SJ : Oui. Je pense aussi qu'il y a des leçons à tirer du balovaptan qui pourraient s'appliquer à tous les essais cliniques.
Les mesures des résultats sont également limitées et nécessitent beaucoup de travail. Nous avons choisi des mesures de résultats basées sur des échelles d'évaluation parce qu'elles sont évolutives. Ainsi, si nous disposons d'une bonne vieille échelle d'évaluation sur papier et crayon, vous pouvez la donner à un clinicien dans n'importe quelle clinique, n'importe où, et il peut l'administrer. C'est utile après qu'un médicament s'est avéré efficace, pour surveiller les changements et savoir s'il fonctionne, mais les types d'échelles d'évaluation que nous avons utilisées dans le domaine de l'autisme n'ont pas vraiment bien fonctionné.
Les échelles d'évaluation que nous avons utilisées dans le domaine de l'autisme n'ont pas été très efficaces. L'une des grandes leçons que nous avons tirées de cette expérience est l'utilisation d'évaluateurs centraux, ce qui peut être fait en ligne. Lorsqu'une étude atteint cette taille, même si l'on dispense une formation rigoureuse à chaque site et que les personnes chargées d'administrer les tests s'efforcent de suivre toutes ces pratiques standard, il y a toujours une variabilité entre ces administrateurs.
S : Quelles sont les prochaines étapes pour le balovaptan ?
SJ : Certains de mes collègues examinent plus attentivement la génétique et d'autres aspects.

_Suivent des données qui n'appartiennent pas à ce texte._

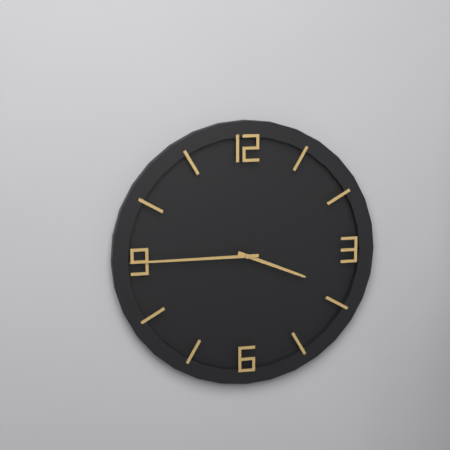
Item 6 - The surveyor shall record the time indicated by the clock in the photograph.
3:45
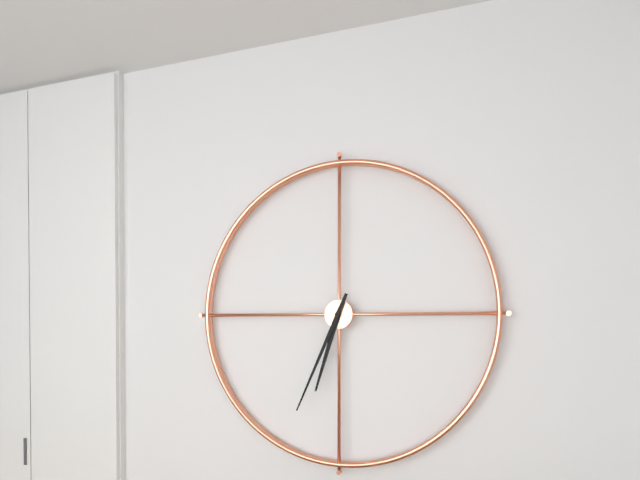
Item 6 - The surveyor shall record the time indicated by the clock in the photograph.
6:34
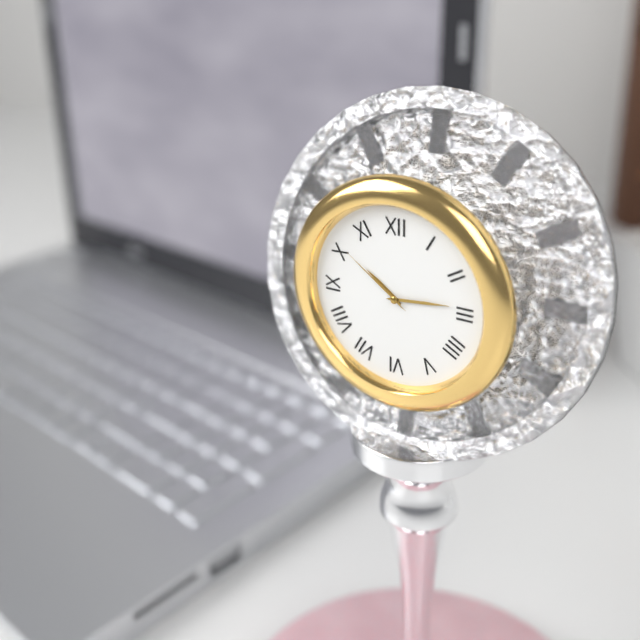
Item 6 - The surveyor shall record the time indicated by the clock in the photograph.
10:14:51
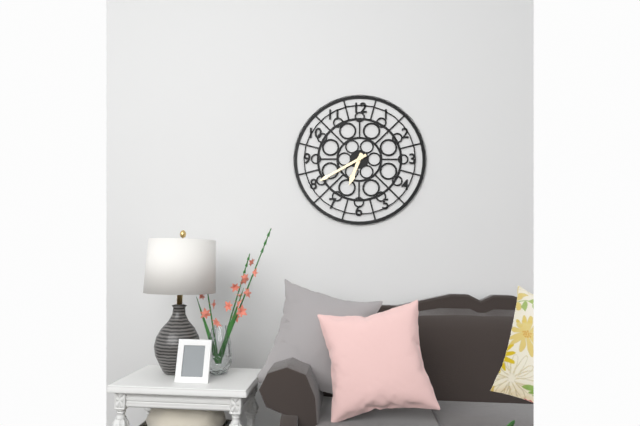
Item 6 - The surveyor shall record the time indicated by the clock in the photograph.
6:40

Pour moi, le fait de définir et d'établir des mesures pour la façon dont nous étudions les adultes autistes a constitué une contribution unique à ce travail. D'autres essais avec de nouveaux médicaments portent sur des éléments tels que les biomarqueurs [électroencéphalographiques] ou d'autres types de biomarqueurs qui ne nécessitent pas d'échelles d'évaluation. Ces biomarqueurs réduisent la réponse au placebo parce qu'il s'agit d'un élément dont le participant n'est pas conscient. Une série de biomarqueurs numériques et autres sont explorés dans de nouvelles études avec de nouveaux médicaments qui sont étudiés.
Je ne sais pas si le balovaptan lui-même est ce que nous allons poursuivre. Il y a encore suffisamment de données vraiment intéressantes sur les systèmes de l'ocytocine et de la vasopressine et sur les médicaments qui fonctionnent bien pour moduler ces systèmes. Je ne pense pas que le balovaptan soit la fin de cette voie. Je pense que c'est un excellent exemple de médicament qui pourrait avoir du potentiel, mais nous devons faire un meilleur travail d'essais cliniques avec les nouvelles molécules ou les nouveaux agents qui sortent.
Cette interview a été modifiée pour des raisons de longueur et de clarté.